## EXERCISE
The expected output is exactly the lines below, starting at the line with "M600 1003 603 1015 593 1018 590 1005Z" and ending at the line with "M0 54 13 53", both included; no other line belongs in it.

Stored records:

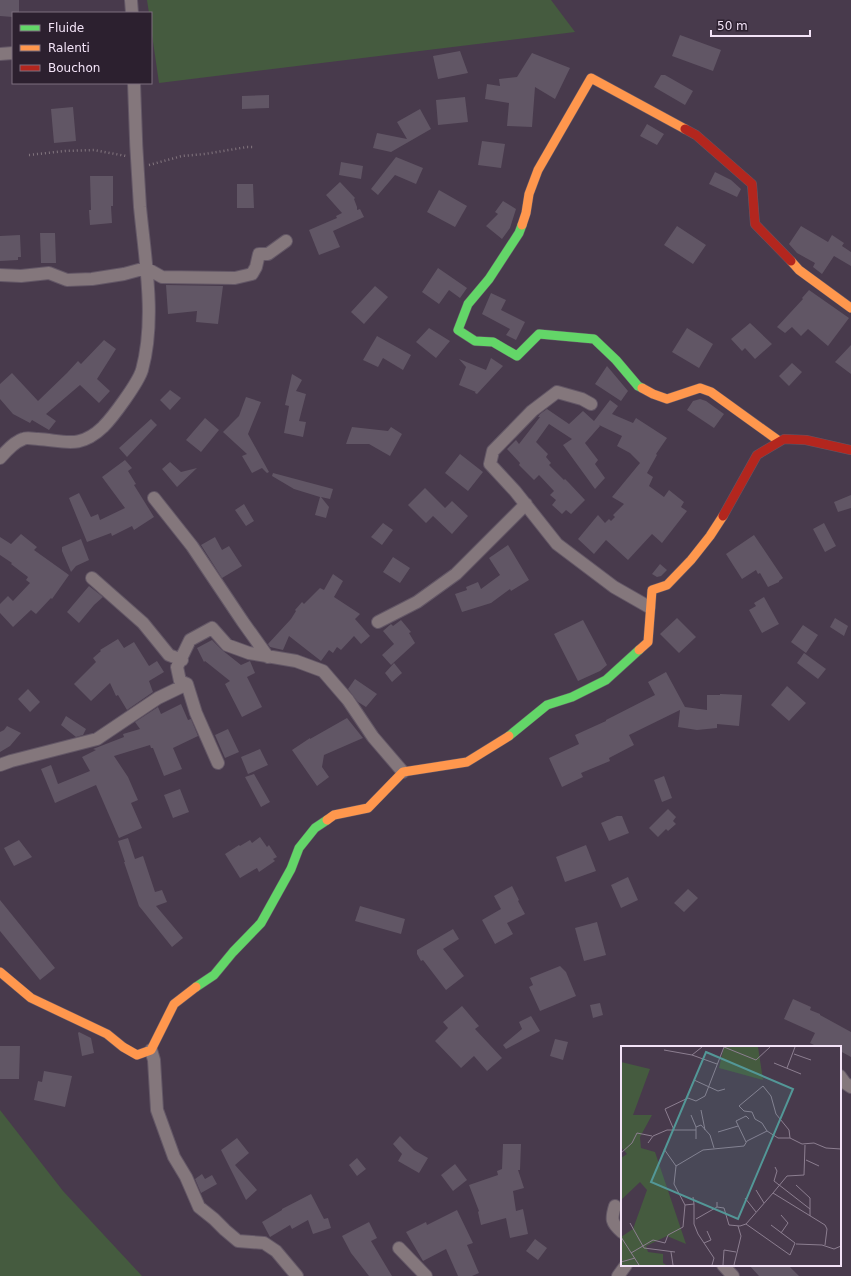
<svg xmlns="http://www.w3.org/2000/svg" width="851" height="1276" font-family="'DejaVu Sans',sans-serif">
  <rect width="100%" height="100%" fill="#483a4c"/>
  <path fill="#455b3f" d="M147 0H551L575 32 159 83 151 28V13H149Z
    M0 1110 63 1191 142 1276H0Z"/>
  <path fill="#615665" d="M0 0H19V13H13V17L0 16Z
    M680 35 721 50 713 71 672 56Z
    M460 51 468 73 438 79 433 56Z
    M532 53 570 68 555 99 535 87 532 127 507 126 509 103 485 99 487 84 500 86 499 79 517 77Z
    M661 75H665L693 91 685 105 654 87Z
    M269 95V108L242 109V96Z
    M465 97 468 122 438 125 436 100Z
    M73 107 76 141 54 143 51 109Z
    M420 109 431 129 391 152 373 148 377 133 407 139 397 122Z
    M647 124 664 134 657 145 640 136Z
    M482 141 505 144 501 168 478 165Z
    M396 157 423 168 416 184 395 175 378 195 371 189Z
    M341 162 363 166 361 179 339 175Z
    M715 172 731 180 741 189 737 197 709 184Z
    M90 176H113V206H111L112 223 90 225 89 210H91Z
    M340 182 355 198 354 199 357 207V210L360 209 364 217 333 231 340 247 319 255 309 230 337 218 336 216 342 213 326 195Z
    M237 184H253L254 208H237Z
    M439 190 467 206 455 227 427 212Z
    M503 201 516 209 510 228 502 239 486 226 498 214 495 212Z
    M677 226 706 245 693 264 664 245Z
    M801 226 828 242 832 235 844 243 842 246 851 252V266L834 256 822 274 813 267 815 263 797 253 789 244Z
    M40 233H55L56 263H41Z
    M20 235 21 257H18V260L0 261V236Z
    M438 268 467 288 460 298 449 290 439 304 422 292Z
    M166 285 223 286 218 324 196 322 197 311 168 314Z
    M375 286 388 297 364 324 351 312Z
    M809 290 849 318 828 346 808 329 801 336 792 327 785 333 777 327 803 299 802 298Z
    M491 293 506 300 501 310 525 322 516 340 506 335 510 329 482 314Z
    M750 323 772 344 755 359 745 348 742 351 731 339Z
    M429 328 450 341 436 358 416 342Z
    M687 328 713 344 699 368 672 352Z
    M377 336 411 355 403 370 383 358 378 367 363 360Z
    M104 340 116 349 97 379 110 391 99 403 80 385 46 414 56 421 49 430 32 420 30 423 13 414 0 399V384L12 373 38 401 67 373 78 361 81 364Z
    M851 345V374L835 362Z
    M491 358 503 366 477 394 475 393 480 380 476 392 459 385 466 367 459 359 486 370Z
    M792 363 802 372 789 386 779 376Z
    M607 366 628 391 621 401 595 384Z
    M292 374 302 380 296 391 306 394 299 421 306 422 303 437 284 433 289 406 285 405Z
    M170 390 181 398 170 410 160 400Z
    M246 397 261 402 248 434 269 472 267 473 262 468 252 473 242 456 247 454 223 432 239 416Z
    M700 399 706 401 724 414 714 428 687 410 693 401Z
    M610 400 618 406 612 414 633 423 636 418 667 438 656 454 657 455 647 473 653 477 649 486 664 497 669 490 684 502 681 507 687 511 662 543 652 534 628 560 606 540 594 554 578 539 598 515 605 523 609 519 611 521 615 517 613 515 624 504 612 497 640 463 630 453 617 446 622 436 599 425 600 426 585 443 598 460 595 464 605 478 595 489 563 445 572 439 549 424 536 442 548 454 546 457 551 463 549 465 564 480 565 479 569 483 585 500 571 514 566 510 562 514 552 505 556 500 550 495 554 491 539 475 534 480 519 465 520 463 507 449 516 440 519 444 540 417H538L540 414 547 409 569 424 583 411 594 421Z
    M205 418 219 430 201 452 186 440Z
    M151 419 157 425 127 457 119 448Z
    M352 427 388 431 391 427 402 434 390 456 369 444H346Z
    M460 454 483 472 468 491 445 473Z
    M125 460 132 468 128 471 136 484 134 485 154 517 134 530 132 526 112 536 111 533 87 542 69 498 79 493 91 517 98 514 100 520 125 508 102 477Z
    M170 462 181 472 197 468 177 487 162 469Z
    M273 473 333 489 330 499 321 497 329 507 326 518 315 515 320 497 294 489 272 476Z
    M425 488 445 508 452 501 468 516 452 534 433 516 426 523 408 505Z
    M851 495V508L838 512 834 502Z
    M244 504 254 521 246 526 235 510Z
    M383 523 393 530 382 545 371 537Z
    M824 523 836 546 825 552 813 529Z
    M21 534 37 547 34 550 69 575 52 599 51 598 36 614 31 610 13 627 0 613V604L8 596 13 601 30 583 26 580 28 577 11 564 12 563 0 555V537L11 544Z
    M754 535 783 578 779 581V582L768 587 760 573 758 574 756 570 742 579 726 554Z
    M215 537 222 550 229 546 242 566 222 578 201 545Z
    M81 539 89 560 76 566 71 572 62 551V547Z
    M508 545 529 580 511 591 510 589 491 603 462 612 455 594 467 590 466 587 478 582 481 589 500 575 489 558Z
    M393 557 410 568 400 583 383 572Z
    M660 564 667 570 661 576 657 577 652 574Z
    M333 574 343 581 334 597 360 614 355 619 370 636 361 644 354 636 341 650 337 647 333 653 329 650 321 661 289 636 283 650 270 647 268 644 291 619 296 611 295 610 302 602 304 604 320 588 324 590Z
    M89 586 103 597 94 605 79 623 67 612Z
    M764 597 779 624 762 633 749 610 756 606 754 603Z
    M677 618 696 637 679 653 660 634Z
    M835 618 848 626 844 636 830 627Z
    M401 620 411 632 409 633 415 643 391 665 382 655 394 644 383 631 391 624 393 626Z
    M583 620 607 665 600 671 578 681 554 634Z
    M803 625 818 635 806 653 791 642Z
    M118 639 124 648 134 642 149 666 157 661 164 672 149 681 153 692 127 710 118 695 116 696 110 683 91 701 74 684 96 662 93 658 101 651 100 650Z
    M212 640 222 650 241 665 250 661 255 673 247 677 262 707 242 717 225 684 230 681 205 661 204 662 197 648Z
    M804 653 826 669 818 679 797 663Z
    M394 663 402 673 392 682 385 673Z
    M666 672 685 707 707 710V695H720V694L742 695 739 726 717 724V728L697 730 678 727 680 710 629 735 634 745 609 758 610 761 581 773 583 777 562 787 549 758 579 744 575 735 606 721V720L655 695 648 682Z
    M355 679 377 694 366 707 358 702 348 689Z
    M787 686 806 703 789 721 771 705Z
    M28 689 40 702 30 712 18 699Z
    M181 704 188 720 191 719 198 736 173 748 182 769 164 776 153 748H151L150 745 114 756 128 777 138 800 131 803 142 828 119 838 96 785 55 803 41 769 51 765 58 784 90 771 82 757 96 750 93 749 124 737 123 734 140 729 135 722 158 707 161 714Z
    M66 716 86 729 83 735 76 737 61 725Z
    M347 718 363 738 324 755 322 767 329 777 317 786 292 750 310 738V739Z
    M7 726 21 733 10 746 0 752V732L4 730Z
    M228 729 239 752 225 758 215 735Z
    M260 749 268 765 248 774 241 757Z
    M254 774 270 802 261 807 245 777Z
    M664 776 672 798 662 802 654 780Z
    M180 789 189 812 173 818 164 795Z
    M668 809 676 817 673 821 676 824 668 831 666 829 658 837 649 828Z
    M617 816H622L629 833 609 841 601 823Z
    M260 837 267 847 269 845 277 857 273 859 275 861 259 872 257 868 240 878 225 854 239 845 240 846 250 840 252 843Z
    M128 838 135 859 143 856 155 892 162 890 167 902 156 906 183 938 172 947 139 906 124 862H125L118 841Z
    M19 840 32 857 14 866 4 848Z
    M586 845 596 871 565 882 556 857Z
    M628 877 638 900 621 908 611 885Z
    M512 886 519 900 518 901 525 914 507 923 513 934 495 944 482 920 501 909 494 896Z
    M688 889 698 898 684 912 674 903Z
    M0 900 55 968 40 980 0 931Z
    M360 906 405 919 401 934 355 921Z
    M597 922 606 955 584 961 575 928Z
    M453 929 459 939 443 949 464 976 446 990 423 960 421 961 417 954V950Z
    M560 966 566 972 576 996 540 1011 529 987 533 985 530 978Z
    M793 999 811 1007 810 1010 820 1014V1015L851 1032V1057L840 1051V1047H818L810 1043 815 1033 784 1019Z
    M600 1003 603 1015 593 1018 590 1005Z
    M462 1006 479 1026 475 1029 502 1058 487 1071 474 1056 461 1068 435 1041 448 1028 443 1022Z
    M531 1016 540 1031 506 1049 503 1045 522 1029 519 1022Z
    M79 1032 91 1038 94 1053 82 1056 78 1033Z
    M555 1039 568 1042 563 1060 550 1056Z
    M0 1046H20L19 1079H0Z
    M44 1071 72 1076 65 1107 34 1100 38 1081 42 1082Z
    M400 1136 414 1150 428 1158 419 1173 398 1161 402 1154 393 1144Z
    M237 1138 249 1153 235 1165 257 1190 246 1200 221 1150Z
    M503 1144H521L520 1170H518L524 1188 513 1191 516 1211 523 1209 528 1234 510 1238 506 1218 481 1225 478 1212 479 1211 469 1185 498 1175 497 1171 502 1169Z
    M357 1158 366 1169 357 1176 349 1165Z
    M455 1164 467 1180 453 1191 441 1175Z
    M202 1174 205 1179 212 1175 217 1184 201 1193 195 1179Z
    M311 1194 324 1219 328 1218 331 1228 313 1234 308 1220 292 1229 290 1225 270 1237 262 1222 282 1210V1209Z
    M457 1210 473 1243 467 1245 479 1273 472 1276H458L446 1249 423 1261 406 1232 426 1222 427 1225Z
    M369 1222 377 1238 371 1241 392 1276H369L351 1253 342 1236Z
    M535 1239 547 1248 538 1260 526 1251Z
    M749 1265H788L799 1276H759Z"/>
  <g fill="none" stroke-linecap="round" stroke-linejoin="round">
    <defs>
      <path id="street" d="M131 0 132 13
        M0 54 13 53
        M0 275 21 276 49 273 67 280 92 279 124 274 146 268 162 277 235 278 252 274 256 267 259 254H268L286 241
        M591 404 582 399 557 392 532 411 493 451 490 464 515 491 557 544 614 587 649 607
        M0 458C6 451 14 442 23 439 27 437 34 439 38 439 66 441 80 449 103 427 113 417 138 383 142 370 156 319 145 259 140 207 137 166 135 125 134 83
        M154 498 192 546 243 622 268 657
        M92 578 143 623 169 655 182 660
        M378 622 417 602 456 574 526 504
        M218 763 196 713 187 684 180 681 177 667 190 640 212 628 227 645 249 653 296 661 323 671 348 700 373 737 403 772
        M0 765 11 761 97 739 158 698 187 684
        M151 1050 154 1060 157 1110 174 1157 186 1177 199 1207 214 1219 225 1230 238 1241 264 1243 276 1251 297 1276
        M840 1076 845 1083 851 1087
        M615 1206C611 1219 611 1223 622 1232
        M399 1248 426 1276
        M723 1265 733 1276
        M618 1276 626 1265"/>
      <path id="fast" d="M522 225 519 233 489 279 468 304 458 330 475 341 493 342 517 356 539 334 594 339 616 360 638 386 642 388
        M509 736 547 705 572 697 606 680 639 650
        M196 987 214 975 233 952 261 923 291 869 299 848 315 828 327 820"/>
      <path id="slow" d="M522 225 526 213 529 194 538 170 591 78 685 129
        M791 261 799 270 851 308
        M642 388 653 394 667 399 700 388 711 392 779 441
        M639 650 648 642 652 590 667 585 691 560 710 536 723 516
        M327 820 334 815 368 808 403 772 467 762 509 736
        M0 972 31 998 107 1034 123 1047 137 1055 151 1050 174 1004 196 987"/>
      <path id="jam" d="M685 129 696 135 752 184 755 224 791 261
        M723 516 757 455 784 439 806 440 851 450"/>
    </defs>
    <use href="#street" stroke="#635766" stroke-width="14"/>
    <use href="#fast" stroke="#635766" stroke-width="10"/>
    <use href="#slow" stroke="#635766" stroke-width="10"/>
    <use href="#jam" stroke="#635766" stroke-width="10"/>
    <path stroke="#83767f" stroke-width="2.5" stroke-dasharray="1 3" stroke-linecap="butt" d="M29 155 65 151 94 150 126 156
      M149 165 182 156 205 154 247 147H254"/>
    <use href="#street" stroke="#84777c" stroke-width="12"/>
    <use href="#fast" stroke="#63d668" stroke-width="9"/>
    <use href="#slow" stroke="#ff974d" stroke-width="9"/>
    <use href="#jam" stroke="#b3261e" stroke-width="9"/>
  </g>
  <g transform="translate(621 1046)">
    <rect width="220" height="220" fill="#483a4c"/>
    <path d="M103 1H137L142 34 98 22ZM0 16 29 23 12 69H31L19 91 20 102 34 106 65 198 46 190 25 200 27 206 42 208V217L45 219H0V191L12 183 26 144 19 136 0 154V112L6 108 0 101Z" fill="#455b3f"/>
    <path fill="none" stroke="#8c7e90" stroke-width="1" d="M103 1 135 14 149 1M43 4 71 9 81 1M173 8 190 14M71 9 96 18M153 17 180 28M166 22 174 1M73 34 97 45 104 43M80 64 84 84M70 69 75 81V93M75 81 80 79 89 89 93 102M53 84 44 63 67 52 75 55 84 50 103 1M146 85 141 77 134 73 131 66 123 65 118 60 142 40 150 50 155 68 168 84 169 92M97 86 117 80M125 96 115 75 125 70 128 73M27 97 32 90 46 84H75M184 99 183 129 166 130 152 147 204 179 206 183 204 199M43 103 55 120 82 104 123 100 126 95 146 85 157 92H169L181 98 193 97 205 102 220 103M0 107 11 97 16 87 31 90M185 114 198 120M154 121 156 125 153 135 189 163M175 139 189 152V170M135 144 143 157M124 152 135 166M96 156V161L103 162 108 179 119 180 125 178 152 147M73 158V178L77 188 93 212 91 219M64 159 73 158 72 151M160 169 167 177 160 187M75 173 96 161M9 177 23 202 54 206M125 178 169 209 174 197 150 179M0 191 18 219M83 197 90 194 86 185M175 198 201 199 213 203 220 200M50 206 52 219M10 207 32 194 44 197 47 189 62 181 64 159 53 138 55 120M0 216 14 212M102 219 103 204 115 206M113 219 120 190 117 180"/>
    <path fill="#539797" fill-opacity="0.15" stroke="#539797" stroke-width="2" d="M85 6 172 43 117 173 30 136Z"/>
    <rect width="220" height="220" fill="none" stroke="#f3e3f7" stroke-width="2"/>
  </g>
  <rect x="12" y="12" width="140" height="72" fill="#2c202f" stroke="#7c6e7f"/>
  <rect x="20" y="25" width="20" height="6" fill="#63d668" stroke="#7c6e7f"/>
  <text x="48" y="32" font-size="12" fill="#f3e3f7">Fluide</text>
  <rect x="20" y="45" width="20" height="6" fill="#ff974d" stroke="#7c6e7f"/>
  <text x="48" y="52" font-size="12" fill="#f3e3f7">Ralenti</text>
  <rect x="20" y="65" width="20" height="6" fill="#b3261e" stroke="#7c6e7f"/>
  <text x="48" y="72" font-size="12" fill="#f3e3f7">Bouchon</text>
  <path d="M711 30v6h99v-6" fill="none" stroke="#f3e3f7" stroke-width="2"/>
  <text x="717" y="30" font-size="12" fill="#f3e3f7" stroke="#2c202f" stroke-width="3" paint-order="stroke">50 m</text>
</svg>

## RESPONSE AREA
    M600 1003 603 1015 593 1018 590 1005Z
    M462 1006 479 1026 475 1029 502 1058 487 1071 474 1056 461 1068 435 1041 448 1028 443 1022Z
    M531 1016 540 1031 506 1049 503 1045 522 1029 519 1022Z
    M79 1032 91 1038 94 1053 82 1056 78 1033Z
    M555 1039 568 1042 563 1060 550 1056Z
    M0 1046H20L19 1079H0Z
    M44 1071 72 1076 65 1107 34 1100 38 1081 42 1082Z
    M400 1136 414 1150 428 1158 419 1173 398 1161 402 1154 393 1144Z
    M237 1138 249 1153 235 1165 257 1190 246 1200 221 1150Z
    M503 1144H521L520 1170H518L524 1188 513 1191 516 1211 523 1209 528 1234 510 1238 506 1218 481 1225 478 1212 479 1211 469 1185 498 1175 497 1171 502 1169Z
    M357 1158 366 1169 357 1176 349 1165Z
    M455 1164 467 1180 453 1191 441 1175Z
    M202 1174 205 1179 212 1175 217 1184 201 1193 195 1179Z
    M311 1194 324 1219 328 1218 331 1228 313 1234 308 1220 292 1229 290 1225 270 1237 262 1222 282 1210V1209Z
    M457 1210 473 1243 467 1245 479 1273 472 1276H458L446 1249 423 1261 406 1232 426 1222 427 1225Z
    M369 1222 377 1238 371 1241 392 1276H369L351 1253 342 1236Z
    M535 1239 547 1248 538 1260 526 1251Z
    M749 1265H788L799 1276H759Z"/>
  <g fill="none" stroke-linecap="round" stroke-linejoin="round">
    <defs>
      <path id="street" d="M131 0 132 13
        M0 54 13 53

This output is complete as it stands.